Requirement: Which lines have the string "knee"? Copy all of them from the entries below.

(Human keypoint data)
= = = = =
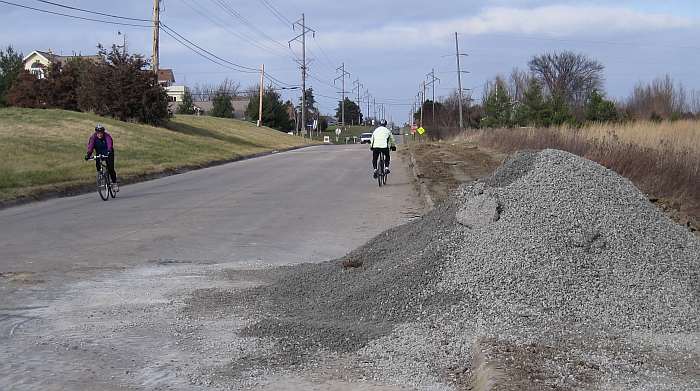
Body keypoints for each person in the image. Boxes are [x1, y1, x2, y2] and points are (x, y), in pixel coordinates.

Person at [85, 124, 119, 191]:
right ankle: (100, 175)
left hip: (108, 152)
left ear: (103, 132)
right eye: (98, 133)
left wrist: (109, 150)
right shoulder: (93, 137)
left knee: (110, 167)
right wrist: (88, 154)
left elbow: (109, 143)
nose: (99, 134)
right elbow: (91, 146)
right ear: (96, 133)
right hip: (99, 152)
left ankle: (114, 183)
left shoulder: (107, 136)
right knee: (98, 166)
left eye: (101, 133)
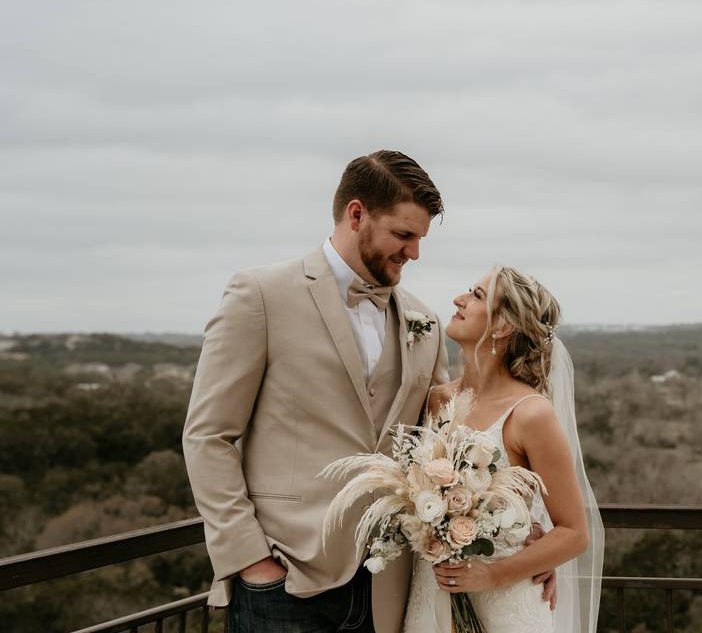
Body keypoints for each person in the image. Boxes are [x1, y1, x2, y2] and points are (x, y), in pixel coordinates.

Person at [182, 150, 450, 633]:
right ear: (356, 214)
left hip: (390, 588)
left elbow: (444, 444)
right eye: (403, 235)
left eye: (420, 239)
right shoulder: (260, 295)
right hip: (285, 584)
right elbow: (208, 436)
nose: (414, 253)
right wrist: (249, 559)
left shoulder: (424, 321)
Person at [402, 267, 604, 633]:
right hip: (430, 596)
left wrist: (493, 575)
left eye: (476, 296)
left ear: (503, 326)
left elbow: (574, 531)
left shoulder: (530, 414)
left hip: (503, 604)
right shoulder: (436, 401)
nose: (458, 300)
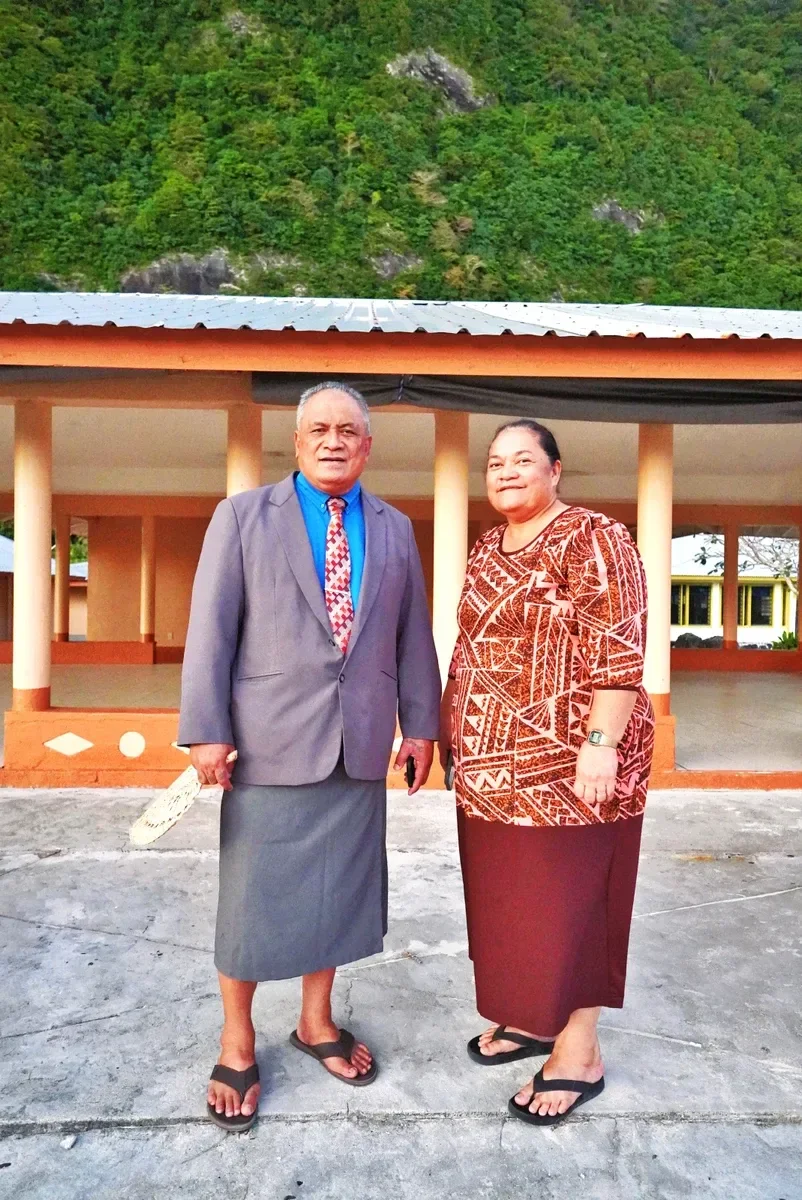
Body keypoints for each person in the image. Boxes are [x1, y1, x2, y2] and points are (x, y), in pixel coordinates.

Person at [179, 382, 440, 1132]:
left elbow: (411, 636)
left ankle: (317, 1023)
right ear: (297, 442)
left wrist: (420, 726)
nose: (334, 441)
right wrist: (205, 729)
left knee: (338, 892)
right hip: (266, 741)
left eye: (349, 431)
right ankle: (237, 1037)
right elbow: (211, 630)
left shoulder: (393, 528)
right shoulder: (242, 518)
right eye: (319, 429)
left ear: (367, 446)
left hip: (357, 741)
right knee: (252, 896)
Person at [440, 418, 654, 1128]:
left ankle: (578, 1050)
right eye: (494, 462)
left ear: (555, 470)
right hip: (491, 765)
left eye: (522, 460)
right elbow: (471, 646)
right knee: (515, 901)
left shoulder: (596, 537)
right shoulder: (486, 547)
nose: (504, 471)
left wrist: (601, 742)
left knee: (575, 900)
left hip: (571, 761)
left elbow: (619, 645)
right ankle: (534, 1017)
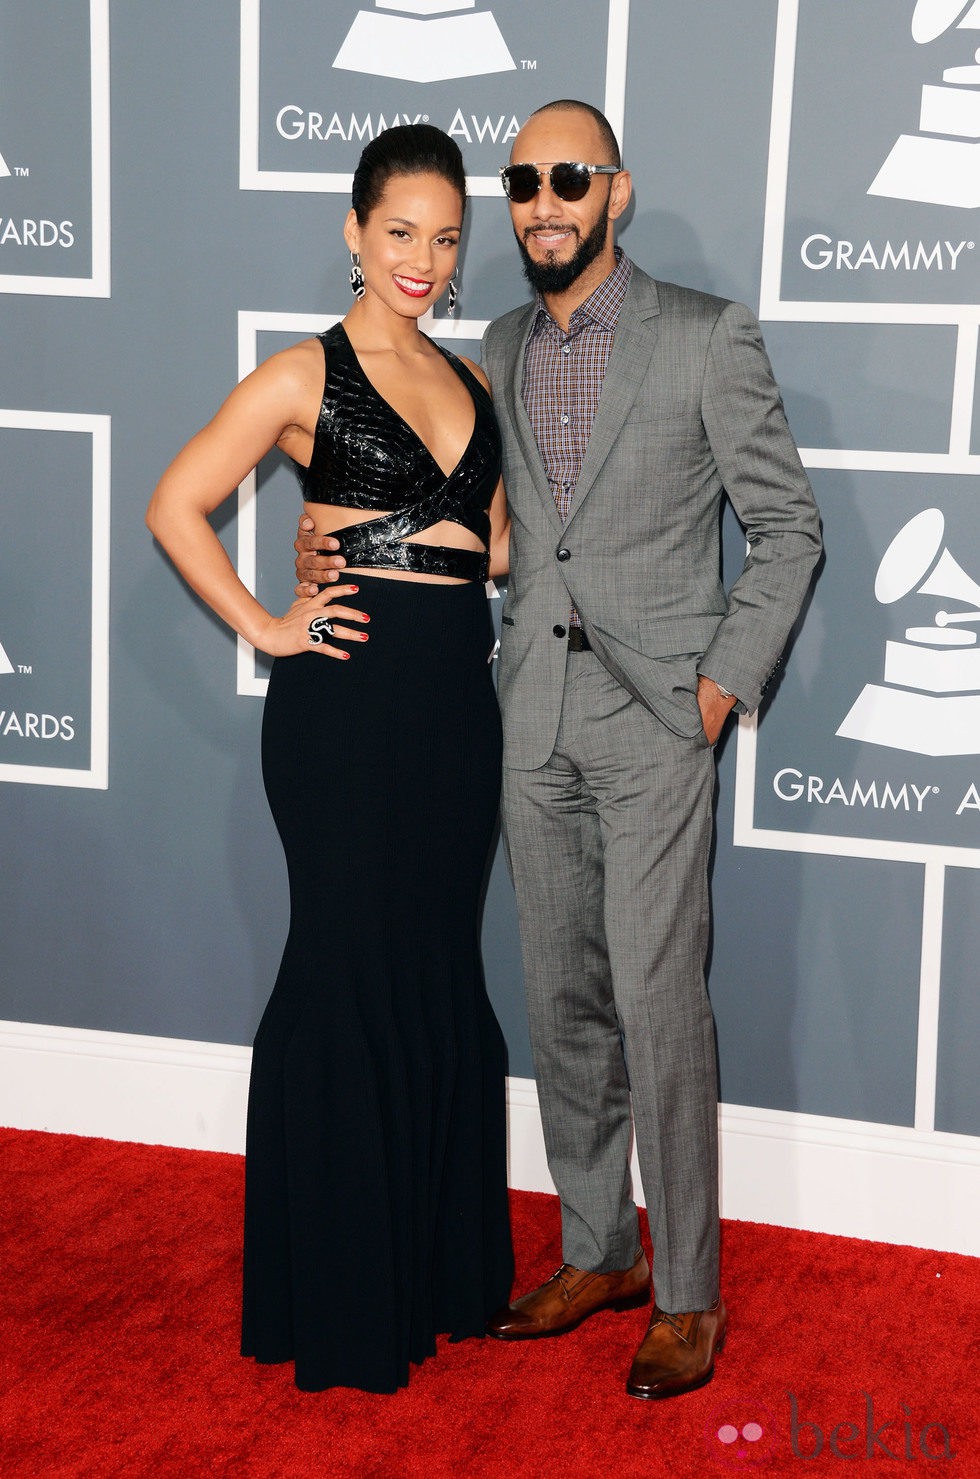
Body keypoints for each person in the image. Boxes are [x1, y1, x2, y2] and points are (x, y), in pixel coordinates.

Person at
= = = = =
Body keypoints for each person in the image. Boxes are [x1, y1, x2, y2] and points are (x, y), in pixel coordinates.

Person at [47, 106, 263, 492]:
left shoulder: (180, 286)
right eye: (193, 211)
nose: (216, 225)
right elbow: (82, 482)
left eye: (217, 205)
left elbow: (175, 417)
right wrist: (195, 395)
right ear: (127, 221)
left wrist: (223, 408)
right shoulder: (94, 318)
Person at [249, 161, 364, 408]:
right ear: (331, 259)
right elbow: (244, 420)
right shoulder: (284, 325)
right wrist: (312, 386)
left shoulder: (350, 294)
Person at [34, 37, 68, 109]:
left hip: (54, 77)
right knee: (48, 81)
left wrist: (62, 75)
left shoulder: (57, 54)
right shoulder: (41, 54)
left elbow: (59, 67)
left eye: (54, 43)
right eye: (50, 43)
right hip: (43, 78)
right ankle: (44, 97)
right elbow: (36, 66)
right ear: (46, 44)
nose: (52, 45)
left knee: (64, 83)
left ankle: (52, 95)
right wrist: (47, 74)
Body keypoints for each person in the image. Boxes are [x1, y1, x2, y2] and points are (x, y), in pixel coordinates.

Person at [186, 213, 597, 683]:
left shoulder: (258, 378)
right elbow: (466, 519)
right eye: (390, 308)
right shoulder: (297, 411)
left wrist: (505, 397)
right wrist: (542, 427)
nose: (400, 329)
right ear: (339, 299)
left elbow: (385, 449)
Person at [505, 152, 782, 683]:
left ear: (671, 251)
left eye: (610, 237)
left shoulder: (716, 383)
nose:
= = = = =
Solution for this task:
left knee: (110, 167)
right knee: (98, 166)
left knee: (338, 892)
right knee: (252, 896)
right knee: (515, 901)
left knee: (575, 900)
right knee: (48, 81)
left knee: (64, 83)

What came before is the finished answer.